*EXERCISE DESCRIPTION:* Could you transcribe the listing word for word, from its first line up to and including the line that contains "Theoretische modellen kunnen niet genoeg"?

*MATERIAL SUPPLIED:*

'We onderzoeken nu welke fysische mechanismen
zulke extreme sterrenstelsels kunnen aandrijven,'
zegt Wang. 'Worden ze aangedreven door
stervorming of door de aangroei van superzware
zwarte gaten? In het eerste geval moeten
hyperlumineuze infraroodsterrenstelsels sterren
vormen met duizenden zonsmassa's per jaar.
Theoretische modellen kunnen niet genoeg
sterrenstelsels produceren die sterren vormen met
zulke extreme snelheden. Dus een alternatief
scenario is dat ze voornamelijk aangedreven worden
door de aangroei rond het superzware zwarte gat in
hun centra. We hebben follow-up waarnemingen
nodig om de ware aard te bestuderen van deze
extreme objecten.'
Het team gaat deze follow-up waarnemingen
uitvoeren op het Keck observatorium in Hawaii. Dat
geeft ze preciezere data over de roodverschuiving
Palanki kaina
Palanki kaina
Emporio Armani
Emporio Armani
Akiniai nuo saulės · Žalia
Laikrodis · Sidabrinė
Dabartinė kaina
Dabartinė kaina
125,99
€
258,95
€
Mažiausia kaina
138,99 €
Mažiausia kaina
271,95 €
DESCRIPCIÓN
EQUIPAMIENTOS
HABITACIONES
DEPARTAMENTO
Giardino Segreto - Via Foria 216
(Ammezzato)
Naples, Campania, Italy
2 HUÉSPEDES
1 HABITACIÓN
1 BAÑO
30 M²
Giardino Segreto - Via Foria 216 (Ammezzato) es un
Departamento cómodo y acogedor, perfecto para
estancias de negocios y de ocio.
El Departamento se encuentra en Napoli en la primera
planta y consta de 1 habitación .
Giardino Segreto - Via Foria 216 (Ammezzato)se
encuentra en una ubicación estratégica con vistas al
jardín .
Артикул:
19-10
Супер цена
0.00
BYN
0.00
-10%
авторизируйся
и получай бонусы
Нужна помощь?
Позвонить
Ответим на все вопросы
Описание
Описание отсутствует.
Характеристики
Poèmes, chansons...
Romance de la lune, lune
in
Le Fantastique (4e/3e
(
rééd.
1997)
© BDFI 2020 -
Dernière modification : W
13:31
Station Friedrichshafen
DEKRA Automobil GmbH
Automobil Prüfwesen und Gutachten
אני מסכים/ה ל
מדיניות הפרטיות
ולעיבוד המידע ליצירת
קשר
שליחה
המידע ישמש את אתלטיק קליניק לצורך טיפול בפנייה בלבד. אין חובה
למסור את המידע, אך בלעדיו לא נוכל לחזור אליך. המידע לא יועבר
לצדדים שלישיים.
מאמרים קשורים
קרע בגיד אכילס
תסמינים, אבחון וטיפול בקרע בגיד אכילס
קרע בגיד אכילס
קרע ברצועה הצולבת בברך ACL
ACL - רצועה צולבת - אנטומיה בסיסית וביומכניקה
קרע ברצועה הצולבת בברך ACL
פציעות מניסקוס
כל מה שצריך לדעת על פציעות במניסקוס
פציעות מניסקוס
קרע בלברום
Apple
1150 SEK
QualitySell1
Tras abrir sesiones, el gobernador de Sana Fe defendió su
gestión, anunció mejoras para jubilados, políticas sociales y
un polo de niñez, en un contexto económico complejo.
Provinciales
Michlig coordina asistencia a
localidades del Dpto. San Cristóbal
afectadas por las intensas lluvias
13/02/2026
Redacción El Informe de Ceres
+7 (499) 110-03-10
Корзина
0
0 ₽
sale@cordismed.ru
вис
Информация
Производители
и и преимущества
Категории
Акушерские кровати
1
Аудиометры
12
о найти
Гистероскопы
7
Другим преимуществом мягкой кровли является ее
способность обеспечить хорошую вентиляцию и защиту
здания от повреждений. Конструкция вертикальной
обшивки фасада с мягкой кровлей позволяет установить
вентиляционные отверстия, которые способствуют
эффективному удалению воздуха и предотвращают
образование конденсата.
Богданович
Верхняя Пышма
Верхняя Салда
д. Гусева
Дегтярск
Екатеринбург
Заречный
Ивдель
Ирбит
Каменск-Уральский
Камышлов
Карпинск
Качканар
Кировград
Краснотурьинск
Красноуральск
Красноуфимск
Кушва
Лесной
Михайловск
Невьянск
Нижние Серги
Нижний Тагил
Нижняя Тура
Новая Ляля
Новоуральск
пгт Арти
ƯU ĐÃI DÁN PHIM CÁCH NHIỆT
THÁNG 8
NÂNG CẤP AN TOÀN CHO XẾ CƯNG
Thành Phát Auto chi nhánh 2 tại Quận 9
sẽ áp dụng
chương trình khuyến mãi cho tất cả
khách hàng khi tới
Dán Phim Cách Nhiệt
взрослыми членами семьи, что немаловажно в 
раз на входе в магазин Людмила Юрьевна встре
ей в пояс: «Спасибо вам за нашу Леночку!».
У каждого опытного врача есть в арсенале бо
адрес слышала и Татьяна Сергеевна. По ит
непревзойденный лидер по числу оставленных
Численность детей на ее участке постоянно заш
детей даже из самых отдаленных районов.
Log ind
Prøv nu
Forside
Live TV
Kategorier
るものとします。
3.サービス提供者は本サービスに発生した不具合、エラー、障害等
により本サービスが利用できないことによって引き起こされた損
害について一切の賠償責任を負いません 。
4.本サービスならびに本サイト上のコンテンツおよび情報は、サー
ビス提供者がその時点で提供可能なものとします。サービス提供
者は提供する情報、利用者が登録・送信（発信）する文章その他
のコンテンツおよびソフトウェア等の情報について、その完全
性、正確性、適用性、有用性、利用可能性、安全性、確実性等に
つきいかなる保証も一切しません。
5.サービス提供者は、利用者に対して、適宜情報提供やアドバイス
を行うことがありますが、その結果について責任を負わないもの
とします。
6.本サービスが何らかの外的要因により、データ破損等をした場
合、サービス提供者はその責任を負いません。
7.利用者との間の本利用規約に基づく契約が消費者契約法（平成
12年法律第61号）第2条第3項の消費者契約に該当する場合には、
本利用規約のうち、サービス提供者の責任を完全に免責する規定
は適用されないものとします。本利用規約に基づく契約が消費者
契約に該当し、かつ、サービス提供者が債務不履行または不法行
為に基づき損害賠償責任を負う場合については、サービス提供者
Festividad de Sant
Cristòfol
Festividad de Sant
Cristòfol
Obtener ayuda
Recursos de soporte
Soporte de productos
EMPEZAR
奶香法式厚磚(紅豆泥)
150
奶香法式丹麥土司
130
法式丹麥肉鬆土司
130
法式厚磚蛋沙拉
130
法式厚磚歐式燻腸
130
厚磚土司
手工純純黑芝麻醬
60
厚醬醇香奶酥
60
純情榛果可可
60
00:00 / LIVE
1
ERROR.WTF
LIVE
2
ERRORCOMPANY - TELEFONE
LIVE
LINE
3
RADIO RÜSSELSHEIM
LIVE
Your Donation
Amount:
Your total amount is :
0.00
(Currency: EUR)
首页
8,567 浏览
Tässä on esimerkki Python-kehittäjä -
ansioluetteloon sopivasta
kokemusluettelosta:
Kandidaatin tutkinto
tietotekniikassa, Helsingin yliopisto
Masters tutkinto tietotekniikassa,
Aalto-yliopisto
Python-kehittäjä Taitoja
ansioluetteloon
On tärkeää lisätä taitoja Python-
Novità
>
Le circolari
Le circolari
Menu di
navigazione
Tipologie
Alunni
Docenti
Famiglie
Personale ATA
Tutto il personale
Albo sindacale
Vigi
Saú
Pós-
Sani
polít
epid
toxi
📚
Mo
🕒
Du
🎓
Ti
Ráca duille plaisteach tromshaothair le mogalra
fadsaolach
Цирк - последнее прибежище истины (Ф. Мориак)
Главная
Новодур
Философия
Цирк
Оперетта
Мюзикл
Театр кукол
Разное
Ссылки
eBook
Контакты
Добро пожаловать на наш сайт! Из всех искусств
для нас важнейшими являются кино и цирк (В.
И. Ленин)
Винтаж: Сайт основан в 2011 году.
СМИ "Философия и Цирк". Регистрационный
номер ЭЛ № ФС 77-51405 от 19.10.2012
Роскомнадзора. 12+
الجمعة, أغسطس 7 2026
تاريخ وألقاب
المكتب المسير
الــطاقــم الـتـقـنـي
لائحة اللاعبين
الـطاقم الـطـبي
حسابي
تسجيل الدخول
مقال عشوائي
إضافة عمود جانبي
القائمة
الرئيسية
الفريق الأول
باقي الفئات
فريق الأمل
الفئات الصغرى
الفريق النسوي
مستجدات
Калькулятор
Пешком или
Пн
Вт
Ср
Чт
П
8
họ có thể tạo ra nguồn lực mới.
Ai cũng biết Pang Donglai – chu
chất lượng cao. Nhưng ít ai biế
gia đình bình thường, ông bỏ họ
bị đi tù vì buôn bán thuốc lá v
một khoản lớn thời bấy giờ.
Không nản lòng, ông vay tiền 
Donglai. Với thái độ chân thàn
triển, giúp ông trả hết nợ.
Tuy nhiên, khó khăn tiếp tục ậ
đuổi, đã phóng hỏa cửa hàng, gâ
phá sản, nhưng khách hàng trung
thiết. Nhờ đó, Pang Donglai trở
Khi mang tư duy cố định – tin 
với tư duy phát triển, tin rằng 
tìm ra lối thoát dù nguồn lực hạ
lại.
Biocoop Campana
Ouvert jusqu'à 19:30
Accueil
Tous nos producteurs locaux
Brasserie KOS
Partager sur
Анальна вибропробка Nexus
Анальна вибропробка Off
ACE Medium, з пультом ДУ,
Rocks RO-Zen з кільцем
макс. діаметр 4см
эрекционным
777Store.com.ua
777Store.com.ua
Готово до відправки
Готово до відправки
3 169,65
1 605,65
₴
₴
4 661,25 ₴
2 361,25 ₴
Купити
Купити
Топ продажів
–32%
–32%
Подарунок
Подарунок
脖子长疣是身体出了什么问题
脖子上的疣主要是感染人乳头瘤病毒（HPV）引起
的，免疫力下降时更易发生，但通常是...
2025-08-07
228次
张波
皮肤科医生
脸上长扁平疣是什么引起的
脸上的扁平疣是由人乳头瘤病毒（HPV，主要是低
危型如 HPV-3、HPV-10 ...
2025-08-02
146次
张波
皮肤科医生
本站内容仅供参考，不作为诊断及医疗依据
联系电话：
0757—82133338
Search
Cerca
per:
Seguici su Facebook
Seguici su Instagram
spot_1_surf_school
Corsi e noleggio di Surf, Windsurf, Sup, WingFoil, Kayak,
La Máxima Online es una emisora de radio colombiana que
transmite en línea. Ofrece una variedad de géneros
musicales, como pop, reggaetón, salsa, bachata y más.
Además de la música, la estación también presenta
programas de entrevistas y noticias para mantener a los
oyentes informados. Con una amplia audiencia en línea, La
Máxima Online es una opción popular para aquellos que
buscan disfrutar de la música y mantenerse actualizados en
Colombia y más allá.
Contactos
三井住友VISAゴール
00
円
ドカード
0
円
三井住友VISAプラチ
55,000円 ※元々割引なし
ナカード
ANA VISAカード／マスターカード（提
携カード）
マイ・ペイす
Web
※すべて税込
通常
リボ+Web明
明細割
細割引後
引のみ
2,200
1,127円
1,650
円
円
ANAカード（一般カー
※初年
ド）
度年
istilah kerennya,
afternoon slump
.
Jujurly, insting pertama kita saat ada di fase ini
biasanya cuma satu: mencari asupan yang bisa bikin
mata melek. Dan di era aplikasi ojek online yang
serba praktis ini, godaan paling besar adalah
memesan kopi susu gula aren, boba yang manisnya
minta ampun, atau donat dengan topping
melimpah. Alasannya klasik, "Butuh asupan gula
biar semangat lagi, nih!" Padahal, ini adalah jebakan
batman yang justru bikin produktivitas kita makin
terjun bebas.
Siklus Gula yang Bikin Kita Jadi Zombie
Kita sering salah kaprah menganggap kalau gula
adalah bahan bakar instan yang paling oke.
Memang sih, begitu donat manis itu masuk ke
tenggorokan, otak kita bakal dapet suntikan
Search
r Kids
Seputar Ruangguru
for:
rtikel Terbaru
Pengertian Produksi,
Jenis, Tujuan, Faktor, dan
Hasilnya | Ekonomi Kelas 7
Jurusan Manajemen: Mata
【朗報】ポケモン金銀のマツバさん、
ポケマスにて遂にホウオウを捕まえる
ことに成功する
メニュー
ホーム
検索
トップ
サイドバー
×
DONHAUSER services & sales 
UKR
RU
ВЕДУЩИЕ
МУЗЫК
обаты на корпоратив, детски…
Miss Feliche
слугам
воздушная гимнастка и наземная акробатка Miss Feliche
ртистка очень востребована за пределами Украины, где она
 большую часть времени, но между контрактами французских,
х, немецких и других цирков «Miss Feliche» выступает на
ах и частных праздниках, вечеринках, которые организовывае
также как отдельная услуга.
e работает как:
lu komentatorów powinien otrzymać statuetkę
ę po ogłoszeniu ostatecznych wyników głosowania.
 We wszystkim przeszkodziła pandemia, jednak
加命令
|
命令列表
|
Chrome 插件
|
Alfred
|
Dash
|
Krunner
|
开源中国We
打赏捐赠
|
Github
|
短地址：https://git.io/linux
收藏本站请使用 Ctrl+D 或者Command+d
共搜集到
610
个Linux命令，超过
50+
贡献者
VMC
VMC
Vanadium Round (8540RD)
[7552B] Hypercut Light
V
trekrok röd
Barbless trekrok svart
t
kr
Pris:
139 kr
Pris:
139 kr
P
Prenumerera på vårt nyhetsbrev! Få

*WRITTEN RESPONSE:*
'We onderzoeken nu welke fysische mechanismen
zulke extreme sterrenstelsels kunnen aandrijven,'
zegt Wang. 'Worden ze aangedreven door
stervorming of door de aangroei van superzware
zwarte gaten? In het eerste geval moeten
hyperlumineuze infraroodsterrenstelsels sterren
vormen met duizenden zonsmassa's per jaar.
Theoretische modellen kunnen niet genoeg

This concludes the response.